# Can't get insurance on Stage 4.2 750bhp GTR



## Northernlad (11 mo ago)

I can't get anyone to give me a quote for a 2011 Stage 4.2 750bhp GTR DBA. I've been told the power jump is too much. I've had a Cayman S and more recently an SQ5 at 345bhp but they say the jump is too much. Anyone had this and got around it? I've tried Direct Line, Admiral, A-Plan and just waiting for AIG to get back to me but I've a feeling they will say the same.

Is it the fact it's 750 and a stock 550bhp wouldn't be a problem or would I be struggling with stock as well?

Any solutions as I'm proper stumped here.

Note : I'm 52 with no convictions, full NCB and all that marlaky.


----------



## Skint (Oct 11, 2014)

I think there’s a forum sponsored insurance company on here, do a search


----------



## Northernlad (11 mo ago)

Yeah I did a search. AIB is the sponsored one and am waiting for them to get back to me but I'm pre-empting the fact they will say the same as the rest that the power jump is too much. On the phone to Adrian Flux now.


----------



## tonigmr2 (Sep 12, 2002)

Do you mean AIB? They insure my heavily modified R34 and MR2 so would be surprised if they couldn't.


----------



## SKNAM (Nov 30, 2018)

Are you at stage 4.5, not stage 4.25 (don't know what stage 4.2 is but only stage 4.5 will be 750hp). Pace Ward are a good broker that a few owners use. Just declare everything and they'll get you some quotes. Most "high street" insurers won't do more than 25% power increase so that's why the 750hp will be too much for them. But if 4.2 is same as 4.25 they should quote as hp is nearer 650 than 750.


----------



## Northernlad (11 mo ago)

Paperwork says 4.25 and I have a chart showing 750bhp. Work done by Autotorque. They actually have a video of it on Youtube so need to start taking a bit more care quoting numbers don't I. Been a mare with the insurers asking for modifications and with me just picking the car up and not having much to do with mods before it's been a bit of a pain trying to make sure everything is done properly. I'll have a look at them thank you.


----------



## SKNAM (Nov 30, 2018)

Others will probably chime in, and I'm not here to burst any bubbles, but I doubt you have 750hp unless it's on E85/race fuel and absolutely tuned to the limit. Most 4.25s are between 650 and 690 and I've never seen one over 700hp. Guess it depends on the dyno plus conversion calculation the tuner does but If I were you I'd simply declare the 4.25 mods to the insurer as uprated injectors, air intakes, exhaust, downpipes, map and also fuel pumps and intercooler if you have those additional items. I'd be surprised if you can't get some decent quotes with those mods as it's pretty bread and butter for GT-Rs for the past 10 years or so. Admiral can be fussy over engine mapping (some get referred to their underwriters and can be hit and miss) but there are loads of 4.25s out there so someone will offer you a decent quote for sure.


----------



## Northernlad (11 mo ago)

Happy to have my bubble burst as a lower will help my insurance woes. Just watched the AutoTorque video again and he said same as you but he also says 710bhp on it. 

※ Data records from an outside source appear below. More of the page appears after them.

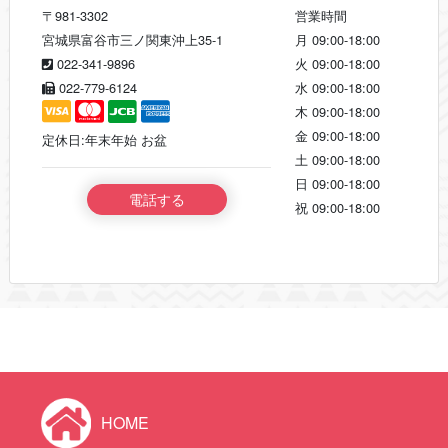
〒981-3302
営業時間
宮城県富谷市三ノ関東沖上35-1
月
09:00-18:00
022-341-9896
火
09:00-18:00
022-779-6124
水
09:00-18:00
木
09:00-18:00
金
09:00-18:00
定休日:年末年始 お盆
土
09:00-18:00
日
09:00-18:00
電話する
祝
09:00-18:00
HOME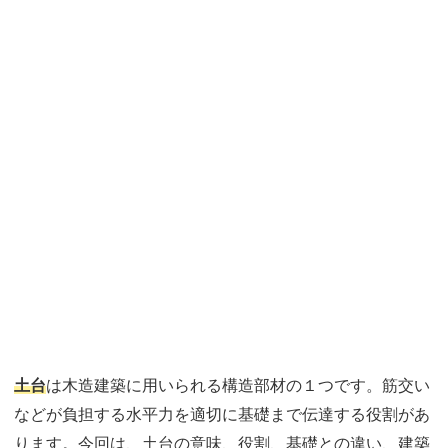
土台
は木造建築に用いられる構造部材の１つです。筋交い
などが負担する水平力を適切に基礎まで伝達する役割があ
ります。今回は、土台の意味、役割、基礎との違い、建築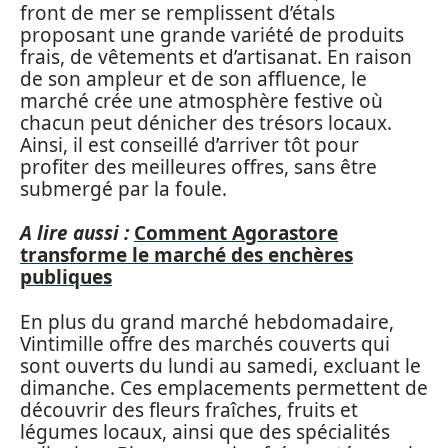
front de mer se remplissent d’étals
proposant une grande variété de produits
frais, de vêtements et d’artisanat. En raison
de son ampleur et de son affluence, le
marché crée une atmosphère festive où
chacun peut dénicher des trésors locaux.
Ainsi, il est conseillé d’arriver tôt pour
profiter des meilleures offres, sans être
submergé par la foule.
A lire aussi :
Comment Agorastore
transforme le marché des enchères
publiques
En plus du grand marché hebdomadaire,
Vintimille offre des marchés couverts qui
sont ouverts du lundi au samedi, excluant le
dimanche. Ces emplacements permettent de
découvrir des fleurs fraîches, fruits et
légumes locaux, ainsi que des spécialités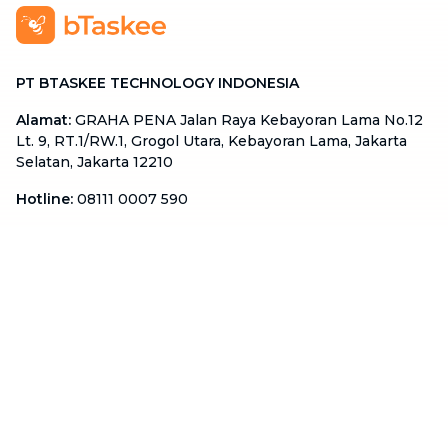
PT BTASKEE TECHNOLOGY INDONESIA
Alamat
:
GRAHA PENA Jalan Raya Kebayoran Lama No.12
Lt. 9, RT.1/RW.1, Grogol Utara, Kebayoran Lama, Jakarta
Selatan, Jakarta 12210
Hotline
:
08111 0007 590
Email
:
cs.id@btaskee.com
Indonesia
Perusahaan
Tentang Kami
Hubungi Kami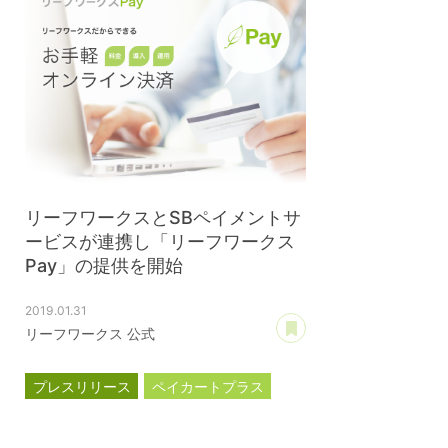
リーフワークスとSBペイメントサ
ービスが連携し「リーフワークス
Pay」の提供を開始
2019.01.31
あとで読む
リーフワークス 公式
プレスリリース
ペイカートプラス
リーフワークスPay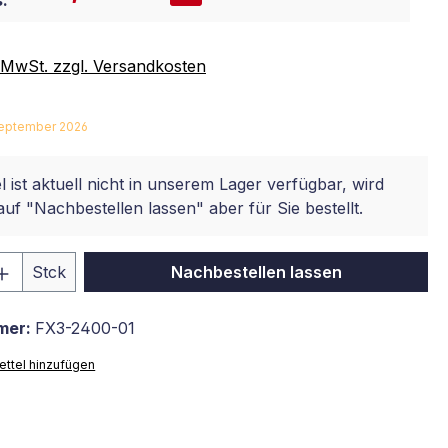
:
. MwSt. zzgl. Versandkosten
 September 2026
l ist aktuell nicht in unserem Lager verfügbar, wird
auf "Nachbestellen lassen" aber für Sie bestellt.
 Anzahl: Gib den gewünschten Wert ein 
Stck
Nachbestellen lassen
mer:
FX3-2400-01
ttel hinzufügen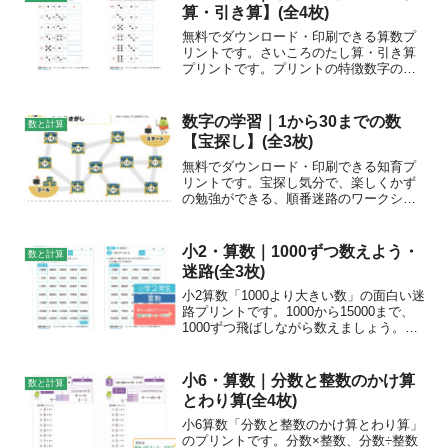
算・引き算】(全4枚)
無料でダウンロード・印刷できる算数プ
リントです。さいころのたし算・引き算
プリントです。プリントの特徴数字の学
習、たし算・引き算の学習のとっかかり
に。チェックポイント10までの数のたし
算、6より小さい数の引き算を練習しまし
数字の学習｜1から30までの数
数と計算
ょう。さいころの目の...
【宝探し】(全3枚)
無料でダウンロード・印刷できる知育プ
リントです。宝探し気分で、楽しくかず
の勉強ができる、順番迷路のワークシー
トです！1～30までの数字を勉強したお子
様の、数字の復習にご利用ください。ダ
ミーの通り道があるので難易度は少し高
小2・算数｜1000ずつ数えよう・
数と計算
めですが、迷路として...
迷路(全3枚)
小2算数「1000より大きい数」の面白い迷
路プリントです。1000から15000まで、
1000ずつ飛ばしながら数えましょう。ゴ
ールまでたどりつけるか挑戦しよう！脳
トレとしても楽しめます。
小6・算数｜分数と整数のかけ算
数と計算
とわり算(全4枚)
小6算数「分数と整数のかけ算とわり算」
のプリントです。分数×整数、分数÷整数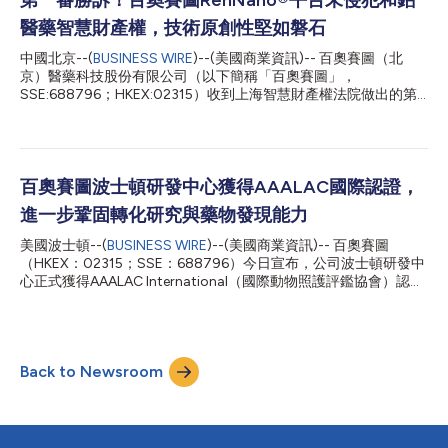
款全人雙特異性抗體，Whitehawk將結合其ADC連接子-藥效載體
醫藥智慧財產權，技術原創性堅如磐石
平台技術對這些抗體進行評估。Whitehawk隨後可選擇將由此產生
的BsADC候選分子納入其研發產品線並推進開發。 RenLite®採用
中國北京--(
BUSINESS WIRE
)--(美國商業資訊)-- 百奧賽圖（北
共輕鏈設計，可支援針對多種標靶組合的全人雙特異性抗體發現、
京）醫藥科技股份有限公司（以下簡稱「百奧賽圖」，
篩選和最佳化，同時有效降低重輕鏈錯配風險，為後續BsADC開發
SSE:688796；HKEX:02315）收到上海智慧財產權法院做出的第
提供穩健的分子基礎。透過整合百奧賽圖與Whitehawk的互補優
一審民事判決。法院判決認定，百奧賽圖未侵犯原告和鉑抗體公司
勢，本次合作旨在發掘具有差異化標靶機制和治療潛力的BsADC候
（「和鉑醫藥」）的相關專利權，本案訴訟費用由原告負擔。 本
選分...
次判決是第一審階段的重要進展，也進一步印證了百奧賽圖核心技
術平台的自主創新能力與智慧財產權法遵狀況。 本案源於和鉑醫
藥就其享有獨家授權的中國發明專利（專利號：
百奧賽圖波士頓研發中心獲得AAALAC國際認證，
ZL201210057668.0）提起的專利侵權訴訟。對方主張百奧賽圖
進一步鞏固轉化研究與藥物發現能力
RenNano 平台及該平台獲得的相關抗體產品侵犯了上述中國專利
權。 百奧賽圖始終堅持以原創技術驅動創新藥研發。公司圍繞基
美國波士頓--(
BUSINESS WIRE
)--(美國商業資訊)-- 百奧賽圖
因編輯、標靶人源化動物模型及全人抗體發現領域，建構了具有全
（HKEX：02315；SSE：688796）今日宣布，公司波士頓研發中
球競爭力的技術平台，包括臨床前產品與服務事業線以及新藥開發
心正式獲得AAALAC International（國際動物照護評鑑協會）認
事業線。 其中，RenNano平台是公司抗體發現能力的重要組成部
證。AAALAC International是全球公認的實驗動物照護與使用領域
分，在奈米抗體及新型抗體分子開發方面持續支撐全球合作與資產
權威認證機構，致力於推動實驗動物管理和科研品質的持續提升。
轉化。 智慧財產權保護是創新藥產業健康發展的基礎。百奧賽圖
此次認證彰顯了百奧賽圖始終堅持高標準動物福利管理、科學嚴謹
始終高度重視智慧財產權的創造、保護...
性和卓越營運體系建設的長期承諾，進一步鞏固了公司在臨床前研
Back to Newsroom
究與創新藥物發現領域的高品質發展基礎。 百奧賽圖波士頓研發
中心是公司全球藥物發現與轉化研究布局的重要組成部分，為不斷
擴大的創新藥研發業務提供關鍵支撐。憑藉先進的研究設施和專業
團隊，該中心可展開涵蓋單株抗體、多特異性抗體、抗體藥物複合
體（ADC）、細胞治療及其他創新生物藥領域在內的多種體內研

Got one quote but it's very high but at least I know I can get insurance from someone but not happy with it. Still waiting for AIB. I'll keep chasing.


----------



## vxrcymru (Sep 29, 2009)

Pace ward 👍


----------



## snuffy (Mar 26, 2014)

When you say "the power jump is too much", what do you mean exactly ? So you compare it to your previous Cayman at 345bhp, so are you being told the power jump is too much for you personally ?

Or are you being told that the power jump is too much for the car in question ?

For example, as far as I know, Admiral won't insure a car with more than 25% power increase from standard. So for my car (MY10, 485bhp), they wont go more than 606bhp (which is pretty much where mine is). But for a much newer GTR, at 550bhp as standard, they would go to 687.

Also, years ago, when you had to use the old dog and bone, I bought a new chariot (maybe one of my Esprits at the time), I was asked if I'd driven "this type of car" before. When I said I already had a Lotus, they said that was okay then. 

Not that any of that helps you of course !


----------



## Northernlad (11 mo ago)

AIB came through in the end thankfully. Only one other quote of nearly 2k and they came in with around £800. Took awhile though. Two companies had to ring me back and ask about my history with cars and the feedback from both was my experience with high powered cars, not the actual power of the car itself. Who knows if it was just a bit of fluff they were giving me or if that was the actual reason but thankfully sortd. Thanks for all the responses and help.


----------



## jadedpop (Feb 17, 2016)

I have a 800bhp r35 insured with pace ward. They have just lost one of their underwriters this year but still managed to cover me, so worth giving them a try.


----------